[Data excerpt Boundary: Start]
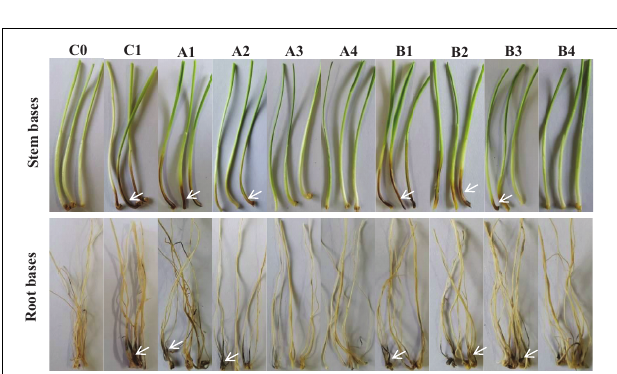
FIGURE 4 | Detection of G. graminis var. tritici hyphae viability based on fluorescein diacetate (FDA) and propidium iodide (PI) staining after treatment with Fengycin and Iturin A for 7 days. Live fungal cells with intact membranes show blue fluorescence, and fungal cells with damaged membranes show red fluorescence; sterile water served as the control (CK). The damaged sites of the fungal cells membrane are labeled using arrows. The magnification was 1,000 × .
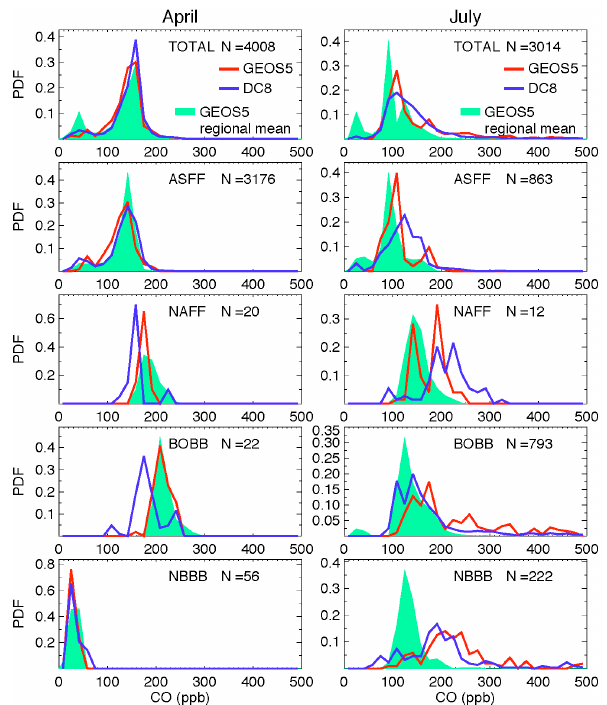
Figure 9: The probability distribution function (PDF) of total CO over two ARCTAS campaign periods and over the 4 tagged CO categories. Please note EUFF is not shown since CO from European anthropogenic emissions seldom dominated the Arctic CO during the campaign. The green areas are the PDFs of GEOS-­‐5 CO over the Arctic region 50N-­‐90N and 190E-­‐320E and up to 200 hPa. The blue and red lines are the PDFs of DC-­‐8 and GEOS-­‐5 sampled along flight tracks and N is number of 1-­‐minute data point.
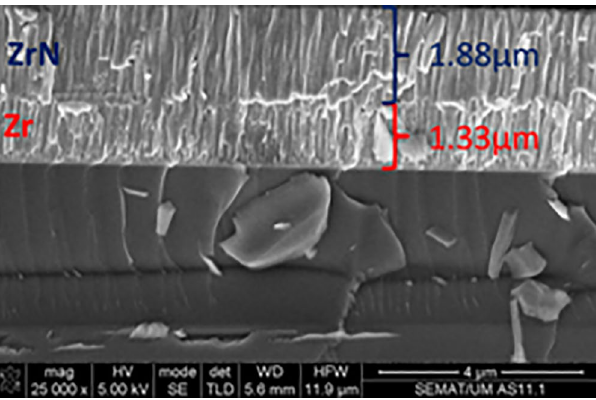
Figure 1. FESEM cross-section image of Zr/ZrN bilayer using a current density of 1.8 A with 0 and 11 sccm of nitrogen for Zr and ZrN.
[Data excerpt Boundary: End]
## Problem statement
From the first line to the last, return the material above exactly, apart from the pictures.

## Task answer
FIGURE 4 | Detection of G. graminis var. tritici hyphae viability based on fluorescein diacetate (FDA) and propidium iodide (PI) staining after treatment with Fengycin and Iturin A for 7 days. Live fungal cells with intact membranes show blue fluorescence, and fungal cells with damaged membranes show red fluorescence; sterile water served as the control (CK). The damaged sites of the fungal cells membrane are labeled using arrows. The magnification was 1,000 × .
Figure 9: The probability distribution function (PDF) of total CO over two ARCTAS campaign periods and over the 4 tagged CO categories. Please note EUFF is not shown since CO from European anthropogenic emissions seldom dominated the Arctic CO during the campaign. The green areas are the PDFs of GEOS-­‐5 CO over the Arctic region 50N-­‐90N and 190E-­‐320E and up to 200 hPa. The blue and red lines are the PDFs of DC-­‐8 and GEOS-­‐5 sampled along flight tracks and N is number of 1-­‐minute data point.
Figure 1. FESEM cross-section image of Zr/ZrN bilayer using a current density of 1.8 A with 0 and 11 sccm of nitrogen for Zr and ZrN.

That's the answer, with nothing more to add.